Try invoking your lambda:
curl -X POST localhost:5000/run/scraper -d '"https://raw.githubusercontent.com/open-lambda/open-lambda/main/README.md"'
The first time this will be slow the first time. If you watch the
tail of the log file (tail -f pkg-demo/worker.out
), you'll see it is
running several pip install commands. Subsequent calls should be
fast.
The base directory at "pkg-demo/lambda" contains the
root file system used by all lambda instances; sharing is OK because
they have read-only access. "pkg-demo/lambda/packages" contains
installs of PyPI packages. Different versions installs of the
packages will go in different directories under "packages", so getting
the versions needed by a particular lambda is accomplished by
configuring sys.path
(see below).
If you ls pkg-demo/lambda/packages
, you'll see several directories
here (certifi, chardet, etc.) -- the lambda you wrote explicitly
depends on requests
, which in turn has its own dependencies
(as determined by pip-compile
).
Now run this:
ls "pkg-demo/lambda/packages/requests==2.20/files"/
You'll see a couple directories:
- requests
- requests-2.20.0.dist-info
PyPI packages often involve multiple modules/resources. If you had
pip installed requests
in a regular environment, both these modules
would have been created for you in "/usr/lib/python3/dist-packages"
(or similar) instead of this "files" directory.
To understand how package versions are selected, modify your
scraper.py
to just return the sys.path
, without doing anything more:
import requests, sys
def f(event):
return sys.path
Invoke it -- you should see something like this:
["/packages/certifi/files", "/packages/idna/files", "/packages/chardet/files", "/packages/urllib3/files", "/packages/requests==2.20/files", "/runtimes/python", "/lib/python310.zip", "/lib/python3.10", "/lib/python3.10/lib-dynload", "/lib/python3/dist-packages", "/usr/local/lib/python3.10/dist-packages", "/handler"]
Notice the "/packages/requests==2.20/files" entry -- the lambda instance runs in a chroot'd environment, so this is EXACTLY the same directory as "pkg-demo/lambda/packages/requests==2.20/files" as seen from the host.

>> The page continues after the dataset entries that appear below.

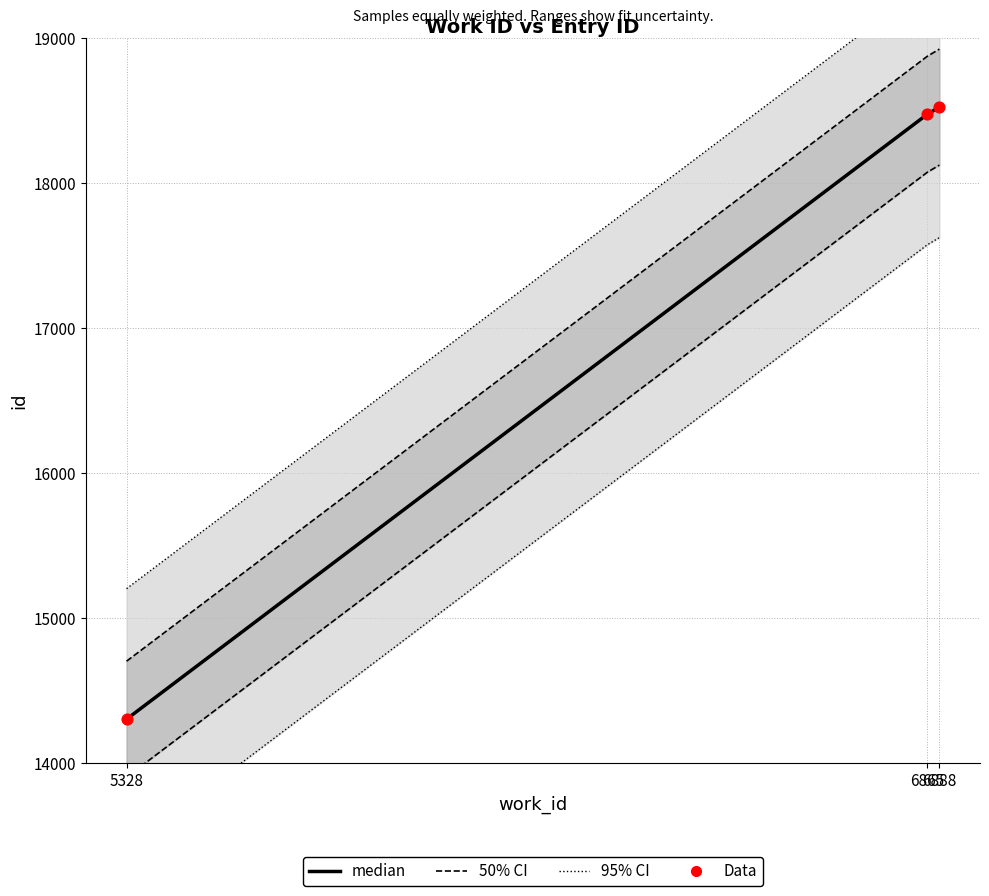

At how many categories does at least one series exceed 18523?

1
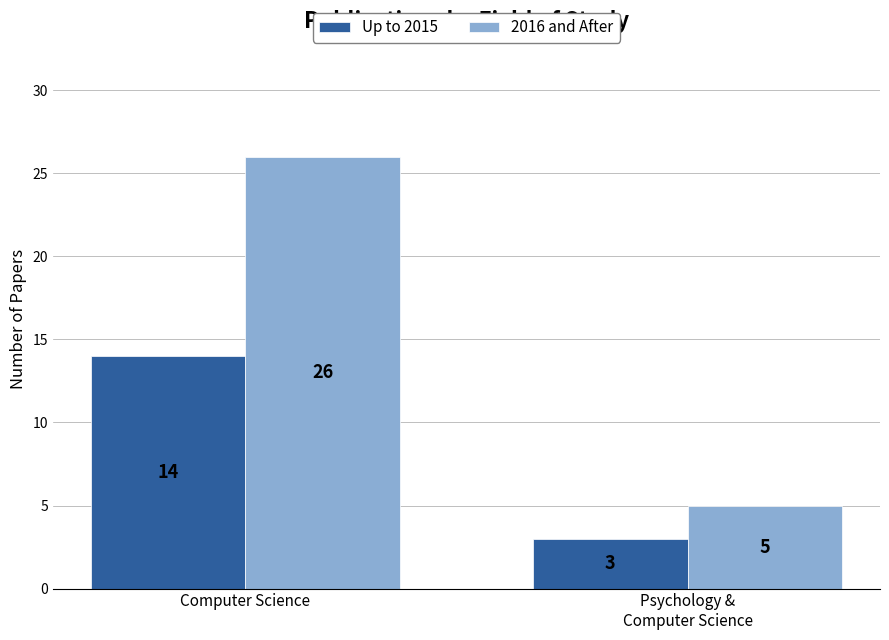

What is the total value across all series at Psychology &
Computer Science?

8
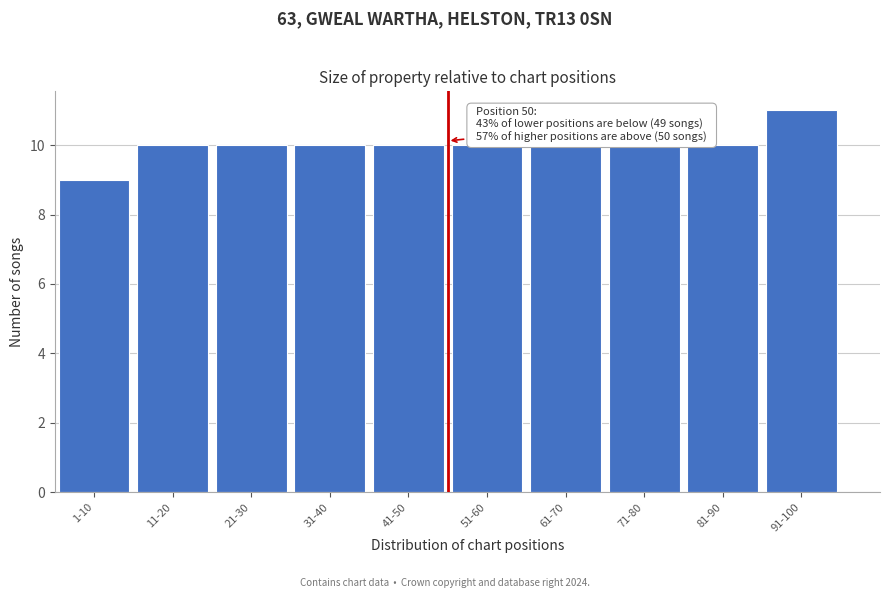

Reading right to left, extract all data points from this chart.

91-100=11	81-90=10	71-80=10	61-70=10	51-60=10	41-50=10	31-40=10	21-30=10	11-20=10	1-10=9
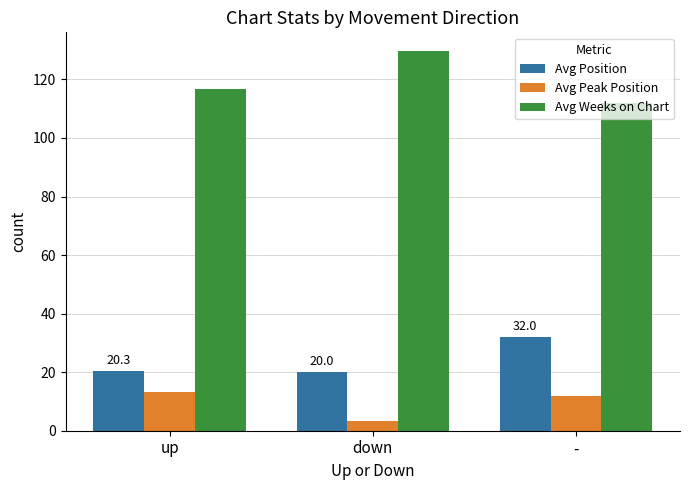

What is the minimum value shown in the chart?

3.4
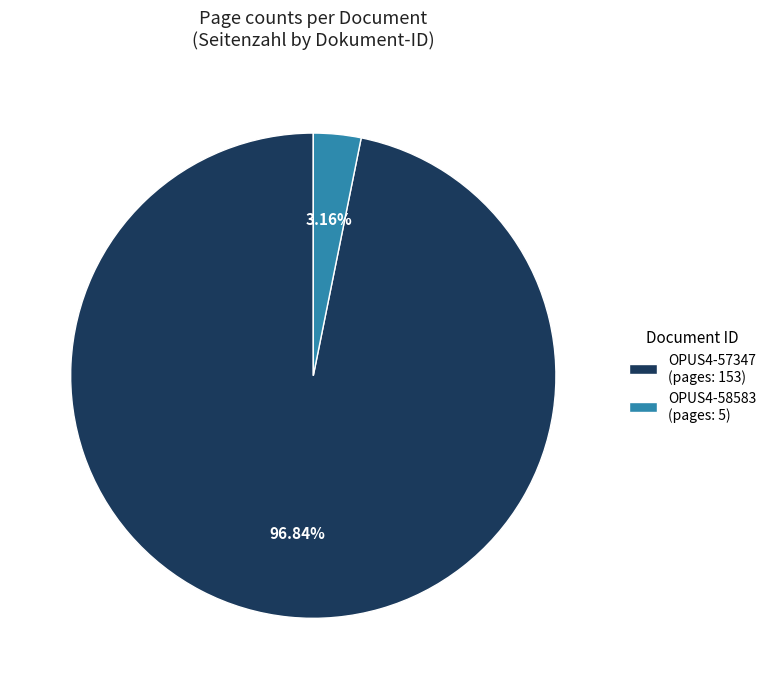

To the nearest percent, what is the combined percentage of OPUS4-58583 and OPUS4-57347?

100%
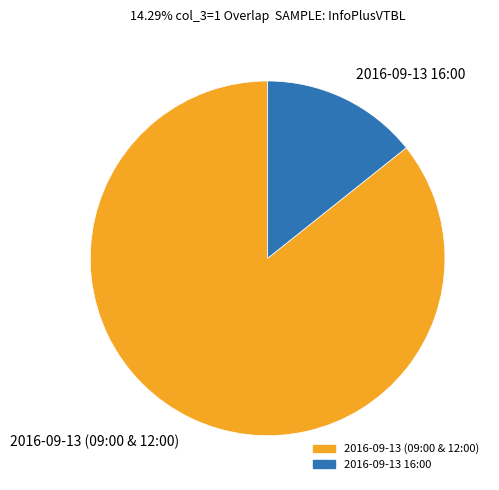

What is the majority slice?

2016-09-13 (09:00 & 12:00)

If you look at "pkg-demo/worker/scratch/", you'll see the writable
scratch directories for the SOCK containers. You'll notice multiple
"????-scraper" directories since the code has changed and new
directories have been created. ls
inside the one with the biggest
number, and you'll find a "bootstrap.py" file. If you look inside
that, you'll see the modifications to sys.path
. Take a look at
SOCKPool.Create
in the code to see where this file is created for
each new sandbox.
We assume PyPI contains may be malicious. This means that we need to install packages in containers, and we shouldn't do multiples installs in the same container (even in the case of implicit dependencies). OpenLambda does not currently limit the time for an install, so a malicious package could still tie up resources indefinitely even though it is containerized (this is future work). We don't limit the space it can consume either.
The PackagePuller
in
github.com/open-lambda/open-lambda/ol/worker/lambda is responsible for
doing pip installs in sandboxes and recursively finding dependencies.

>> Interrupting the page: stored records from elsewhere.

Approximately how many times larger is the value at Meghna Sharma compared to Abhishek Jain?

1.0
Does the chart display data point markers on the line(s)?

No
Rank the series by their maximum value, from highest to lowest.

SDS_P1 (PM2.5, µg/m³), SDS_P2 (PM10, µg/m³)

Normally, "/host" (from inside a SOCK container) maps to a directory inside "worker/scratch" (on the host). For install containers, "/host" maps to a package-specific directory under "pkg-demo/lambda/packages" so that pip can install the package in a directory visible to all lambda instances (but cannot interfere with other files).
PackagePuller
uses an install like this to install in "packages" on the host:
pip3 install --no-deps PACKAGE_NAME --cache-dir /tmp/.cache -t /host/files
The --no-deps
flag means it will not attempt to install implicit
dependencies. Instead, the PackagePuller
will inspect the
METADATA
file for dependencies (looking for lines like
Requires-Dist:
). These will be passed back so the PackagePuller can
install the implicit dependencies individually in other containers.
Note that the PackagePuller
parsing of METADATA
is not as
sophisticated as pip
itself -- it probably misses some dependencies
in more complicated cases (like platform specific dependencies or
conditional dependencies in general).